Polatin’s book has earned plaudits from Academy Award–winning actress Olympia Dukakis (SAR’54, CFA’57, Hon.’00), five-time Tony Award–winning producer Stewart F. Lane (CFA’73), and My Dinner with Andre director and actor Andre Gregory. They’ve all experienced or witnessed the effects of applying Alexander’s transformative teachings. Polatin devotes a section of the book to trauma, specifically as it relates to the Alexander technique. “The concept of trauma includes any situation that is overwhelming or difficult,” she writes. It can be a lack of communication or range from an organic memory of something that happened in the womb to the startling effect of a slammed door. The technique is directed at relearning the ways the body remembers and stores trauma, says Polatin, who finds in her work with actors that every pattern of tension—a clenched fist, a catch in the voice—is connected to a trauma large or small, and often one that actors don’t immediately recall. The technique teaches people to pay attention to the sensations in their bodies, a process called tracking. Going back and forth from the overwhelming sensation to a pleasant—and present—one, is called pendulating. The book offers a step-by-step guide to the process.
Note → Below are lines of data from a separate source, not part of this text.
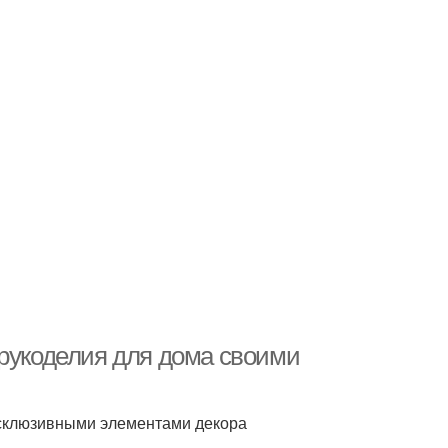
 рукоделия для дома своими
ксклюзивными элементами декора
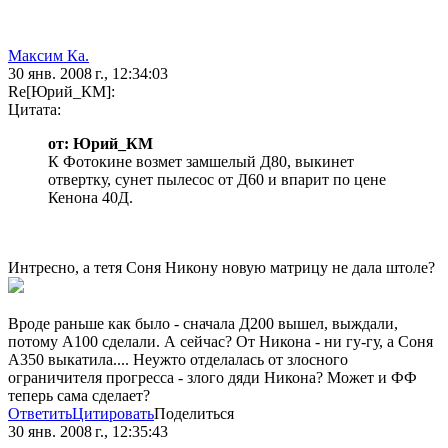
Максим Ка.
30 янв. 2008 г., 12:34:03
Re[Юрий_КМ]:
Цитата:
от: Юрий_КМ
К Фотокине возмет замшелый Д80, выкинет
отвертку, сунет пылесос от Д60 и впарит по цене
Кенона 40Д.
Интресно, а тетя Соня Никону новую матрицу не дала штоле?
Вроде раньше как было - сначала Д200 вышел, выждали,
потому А100 сделали. А сейчас? От Никона - ни гу-гу, а Соня
А350 выкатила.... Неужто отделалась от злосного
ограничителя прогресса - злого дяди Никона? Может и ФФ
теперь сама сделает?
Ответить
Цитировать
Поделиться
30 янв. 2008 г., 12:35:43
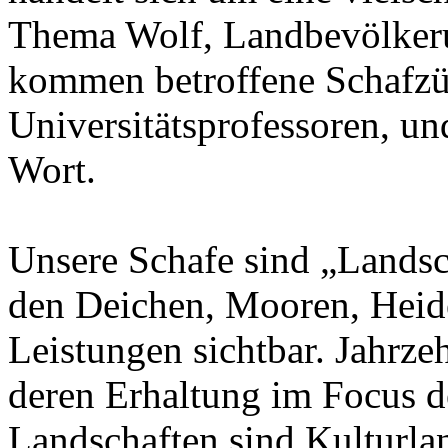
Thema Wolf, Landbevölker
kommen betroffene Schafzüc
Universitätsprofessoren, un
Wort.
Unsere Schafe sind „Landsc
den Deichen, Mooren, Heid
Leistungen sichtbar. Jahrze
deren Erhaltung im Focus de
Landschaften sind Kulturlan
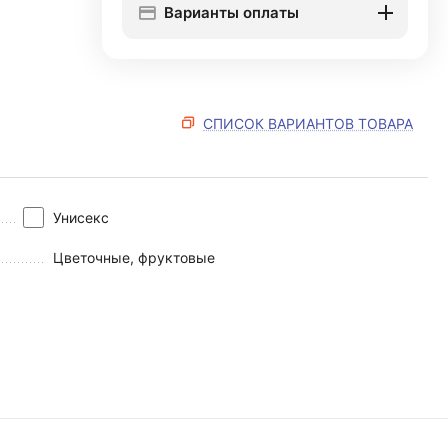
Варианты оплаты
СПИСОК ВАРИАНТОВ ТОВАРА
Унисекс
Цветочные, фруктовые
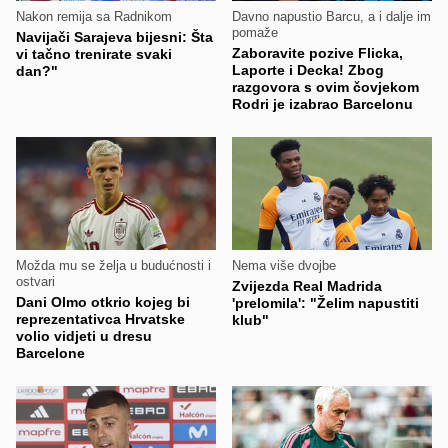
Nakon remija sa Radnikom
Davno napustio Barcu, a i dalje im
pomaže
Navijači Sarajeva bijesni: Šta
Zaboravite pozive Flicka,
vi tačno trenirate svaki
Laporte i Decka! Zbog
dan?"
razgovora s ovim čovjekom
Rodri je izabrao Barcelonu
Možda mu se želja u budućnosti i
Nema više dvojbe
ostvari
Zvijezda Real Madrida
Dani Olmo otkrio kojeg bi
'prelomila': "Želim napustiti
reprezentativca Hrvatske
klub"
volio vidjeti u dresu
Barcelone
Students come to Polatin expecting to learn ways to improve their performance. But the experience is often life-changing. She calls it “the expanded self.” And it can be quite powerful. “What happens is the students will do a monologue and then we work, and we get more space inside, more opening in the whole body and less constriction, and they begin to speak, and all of a sudden they get scared because of the resonance, the booming sound of their own voice.” And then, she says, the students get used to that. “And that’s part of the work. Getting used to your own expanded self.”